The Mad Max cameo in Furiosa: A Mad Max Saga is so brief and seemingly insubstantial that it can barely be considered a cameo. It’s merely a cutaway to a wide shot of Max (played by Jacob Tomuri, Tom Hardy’s stunt double from Mad Max: Fury Road), his face not particularly visible, leaning against his V8 Interceptor, eating a can of food and casually staring out over a cliff into the emptiness below — a classic Mad Max stance, recalling the opening of Fury Road (although it’s taking place many years before that movie). Beneath him, way in the distance, we can see Furiosa slowly limping her way across the desert toward the Citadel.
It seems like a throwaway scene — a little Easter egg for fans — but there might be a bit more to it. Right now, Furiosa is at her lowest point: She’s been wounded and beaten; her partner and lover, Praetorian Jack (Tom Burke), has been brutally dragged to death; she’s escaped the clutches of Dementus by basically tearing off (or possibly chewing off) her own grotesquely wounded arm, which was chained to a truck.
So Max is casually watching this helpless young woman, her arm amputated, limping across the desert. (The vehicle Furiosa used to escape has also given out by this point.) Before the film cuts away from him, he stands a bit more alertly but makes no effort to help her. This is the Wasteland, after all, where it’s every man or woman for himself; Max isn’t about to risk his life or waste his fuel helping someone who seems not long for this world.
But then the film fades out. When it fades back in, we briefly see Furiosa, unconscious, being dragged by an unseen figure. Then it fades back out again. When it fades back in, she’s in a subterranean cave in the Citadel, where her arm is covered in maggots. Severed limbs hang all over the place. We’d caught a brief glimpse of this place before, suggesting that more than a little cannibalism goes on in the Citadel.

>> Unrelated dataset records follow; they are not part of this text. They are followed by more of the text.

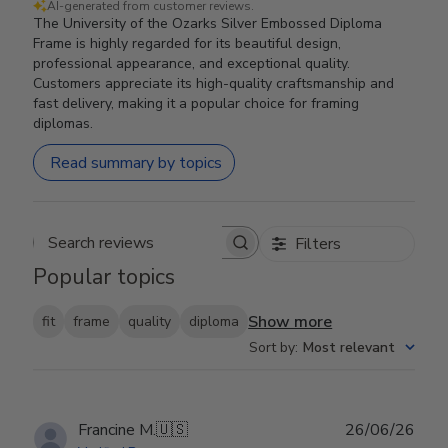
AI-generated from customer reviews.
The University of the Ozarks Silver Embossed Diploma
Frame is highly regarded for its beautiful design,
professional appearance, and exceptional quality.
Customers appreciate its high-quality craftsmanship and
fast delivery, making it a popular choice for framing
diplomas.
Read summary by topics
Filters
Search reviews
Popular topics
Show more
fit
frame
quality
diploma
Sort by
:
Most relevant
Publ
Francine M.
🇺🇸
26/06/26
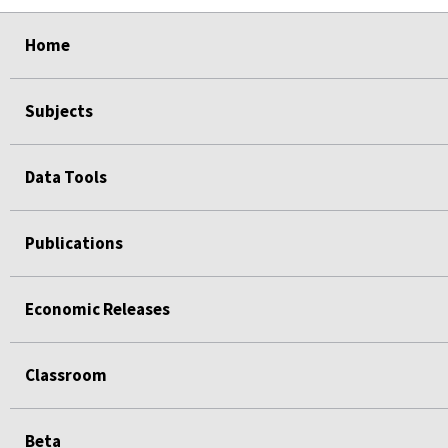
select
select
select
select
Home
Subjects
Data Tools
Publications
Economic Releases
Classroom
Beta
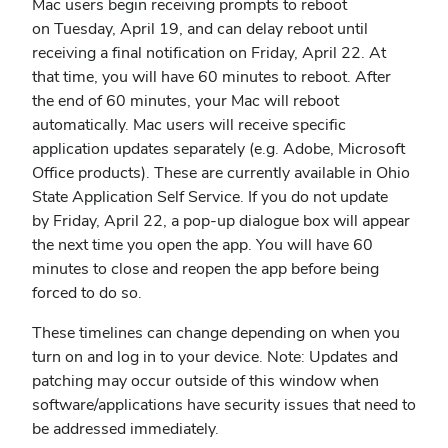
Mac users begin receiving prompts to reboot
on Tuesday, April 19, and can delay reboot until
receiving a final notification on Friday, April 22. At
that time, you will have 60 minutes to reboot. After
the end of 60 minutes, your Mac will reboot
automatically. Mac users will receive specific
application updates separately (e.g. Adobe, Microsoft
Office products). These are currently available in Ohio
State Application Self Service. If you do not update
by Friday, April 22, a pop-up dialogue box will appear
the next time you open the app. You will have 60
minutes to close and reopen the app before being
forced to do so.
These timelines can change depending on when you
turn on and log in to your device. Note: Updates and
patching may occur outside of this window when
software/applications have security issues that need to
be addressed immediately.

How did she get there? Who was the unseen figure that was dragging Furiosa? The way Miller fades in and out of this scene from when Max takes particular notice of Furiosa suggests that Max might have been the one to drag her to semi-safety, at least up closer to the Citadel. (Max would presumably know that the Citadel is not a place he wants to be caught anywhere near.)

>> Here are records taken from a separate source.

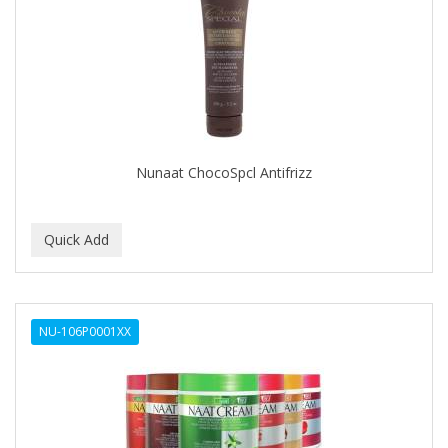
Nunaat ChocoSpcl Antifrizz
NU-106P0001XX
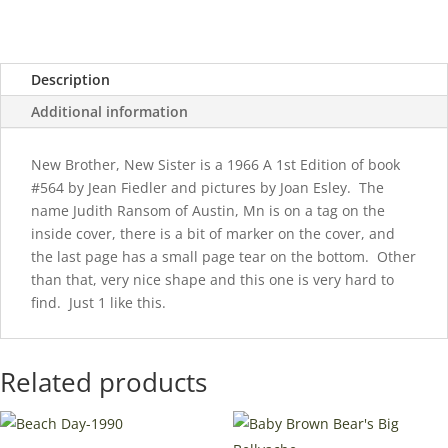
quantity
Description
Additional information
New Brother, New Sister is a 1966 A 1st Edition of book
#564 by Jean Fiedler and pictures by Joan Esley. The
name Judith Ransom of Austin, Mn is on a tag on the
inside cover, there is a bit of marker on the cover, and
the last page has a small page tear on the bottom. Other
than that, very nice shape and this one is very hard to
find. Just 1 like this.
Related products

Clearly, Miller wants to leave this ambiguous. Max might just as easily have continued watching, or even turned away, content not to do anything. While he is the hero of this series, he’s generally not known for his compassion; he and Furiosa barely get along for most of Fury Road. One does wonder, however, whether the director has plans to explain this little passage. He has said that he would like to shoot another prequel, Mad Max: The Wasteland, following Max before the events of Fury Road. (Whether Miller will actually get to make that movie is, of course, up for grabs, especially given Furiosa’s less-than-stellar box office.) Though that proposed film would mostly take place some years after the events of Furiosa, perhaps it will give some more context to this scene and let us know whether Max helped Furiosa or not. Or maybe we’ll just have to decide for ourselves.